Imani finally gets a word in edgewise. “The more time goes by, the less mad I am,” she says. “Laura has a lot of issues,” Jackie says. “She’s going to therapy,” Draya says.
“Well, she needs her money back,” Imani snipes back. Jackie looks disappointed that she didn’t know about Laura’s therapy sessions. “I didn’t know that,” Jackie says. “You think that there’s some underlying jealousy there? Gloria’s got Matt and they’re about to be married.” (Gloria just announced on Twitter that she and Matt are no longer together so there goes that theory.)
“She makes it hard for you to be mad at her,” Draya says about Laura. “No, it’s not hard for it to be mad at her,” Imani says. So much for being “less mad.”
“Draya’s not so bad is she,” Draya asks in third person. Maybe she’s speaking to Whitney and ‘nem. Imani says that Draya and Laura are switching places in the group’s heart.
Imani and Gloria go to Jackie’s house. “Just so we can relax and have some drinks by the pool,” Gloria says. The trio discuss taking a trip together. “I’m so tired,” Gloria says. “I need a break.” I wonder what from.
“I wouldn’t mind going to the Hamptons,” Imani says. I want to go to Brazil, Gloria says. Jackie objects to that. “I wouldn’t take Doug there.” Poor Doug. He probably doesn’t even know he’s being forced to go on this trip. “Seattle would be good,” Jackie says. How convenient. That’s where she’s from.
“We going to invite the chicas,” Gloria asks. Jackie asks who the chicas are. “I don’t want to invite Malaysia because she’s kind of hot and cold with me,” Gloria says. First of all, what has Malaysia ever done to Gloria? Secondly, who appointed her the Queen of England?They all make a toast and decide to take a fun filled trip to Hawaii, all while Jackie’s mother lies on her sick bed.
Draya and Malaysia meet to catch up. “Honey, you missed a lot,” Draya says. Draya fills Malaysia in on all the gossip regarding Laura. “I hate a liar and I can’t stand a two faced-ed chick,” Malaysia says.
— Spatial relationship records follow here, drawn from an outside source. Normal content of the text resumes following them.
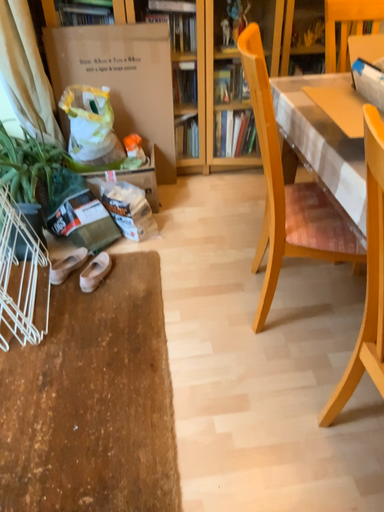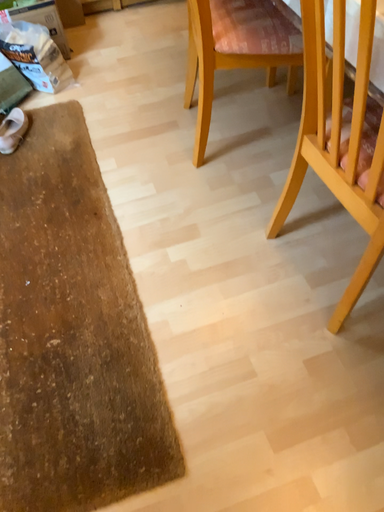
Question: Which way did the camera rotate in the video?

Choices:
 (A) rotated left
 (B) rotated right

Answer: (B)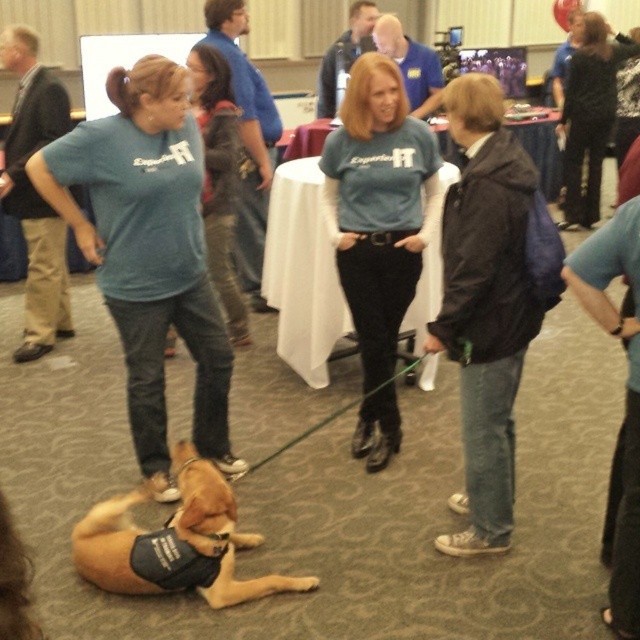
Between point (140, 141) and point (502, 244), which one is positioned in front?

Point (502, 244) is in front.

Between point (202, 381) and point (520, 332), which one is positioned behind?

Point (202, 381)

This screenshot has width=640, height=640. I want to click on matte blue shirt at center, so click(148, 252).

Does dark blue jacket at center-right have a lesser height compared to blue cotton shirt at center?

Yes, dark blue jacket at center-right is shorter than blue cotton shirt at center.

Is dark blue jacket at center-right to the right of blue cotton shirt at center from the viewer's perspective?

Correct, you'll find dark blue jacket at center-right to the right of blue cotton shirt at center.

What do you see at coordinates (484, 305) in the screenshot?
I see `dark blue jacket at center-right` at bounding box center [484, 305].

The image size is (640, 640). Identify the location of dark blue jacket at center-right. (484, 305).

Measure the distance between matte blue shirt at center and blue cotton shirt at center.

They are 29.32 inches apart.

Which of these two, matte blue shirt at center or blue cotton shirt at center, stands shorter?

With less height is matte blue shirt at center.

Image resolution: width=640 pixels, height=640 pixels. I want to click on matte blue shirt at center, so click(148, 252).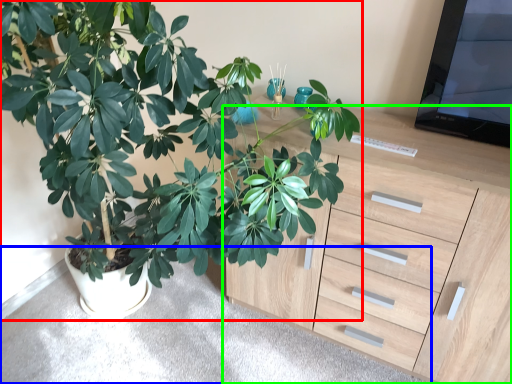
Question: Which object is positioned closest to houseplant (highlighted by a red box)? Select from gray (highlighted by a blue box) and chest of drawers (highlighted by a green box).

Choices:
 (A) gray
 (B) chest of drawers

Answer: (B)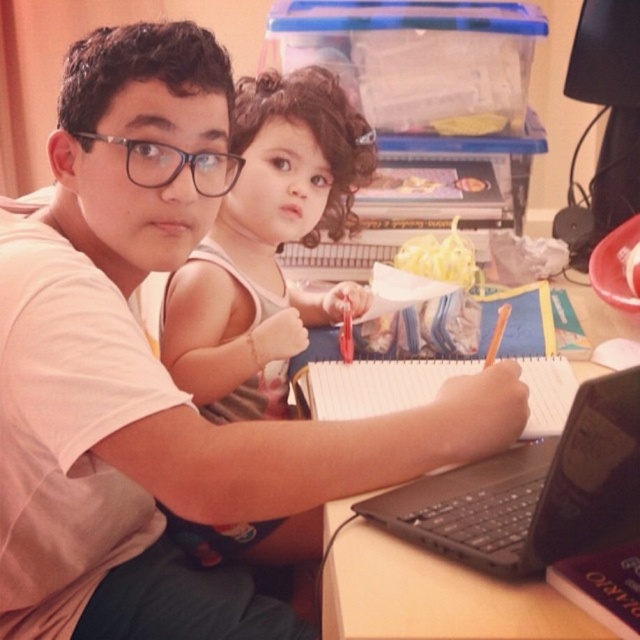
Between smooth beige tank top at upper center and black plastic laptop at center, which one appears on the left side from the viewer's perspective?

smooth beige tank top at upper center is more to the left.

Does point (292, 92) come closer to viewer compared to point (525, 572)?

No, (292, 92) is behind (525, 572).

Locate an element on the screen. smooth beige tank top at upper center is located at coordinates (266, 244).

Can you confirm if smooth beige tank top at upper center is positioned below wooden table at center?

No.

Between smooth beige tank top at upper center and wooden table at center, which one is positioned higher?

smooth beige tank top at upper center is higher up.

The image size is (640, 640). What do you see at coordinates (266, 244) in the screenshot?
I see `smooth beige tank top at upper center` at bounding box center [266, 244].

Find the location of a particular element. smooth beige tank top at upper center is located at coordinates (266, 244).

Looking at this image, does black plastic laptop at center have a lesser width compared to wooden table at center?

No.

Does black plastic laptop at center appear on the right side of wooden table at center?

Correct, you'll find black plastic laptop at center to the right of wooden table at center.

Who is more forward, (557, 540) or (360, 497)?

Point (557, 540)

The height and width of the screenshot is (640, 640). In order to click on black plastic laptop at center in this screenshot , I will do `click(531, 490)`.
Draya agrees. “It was me in the fire, now it’s her in the fire,” she says. “I think everybody needs to meet up and talk about it, because if it was me, it would be a group meeting and I would be getting stoned.” She’s right, but group meeting? Really?
“I guess when you get a bunch of women, it’s going to be some [BS],” Malaysia says. No Malaysia. When you get a bunch of people who sell their souls to appear on a reality show based simply on whom they’ve had children with, it’s going to be some BS. The rest of the world doesn’t act like this.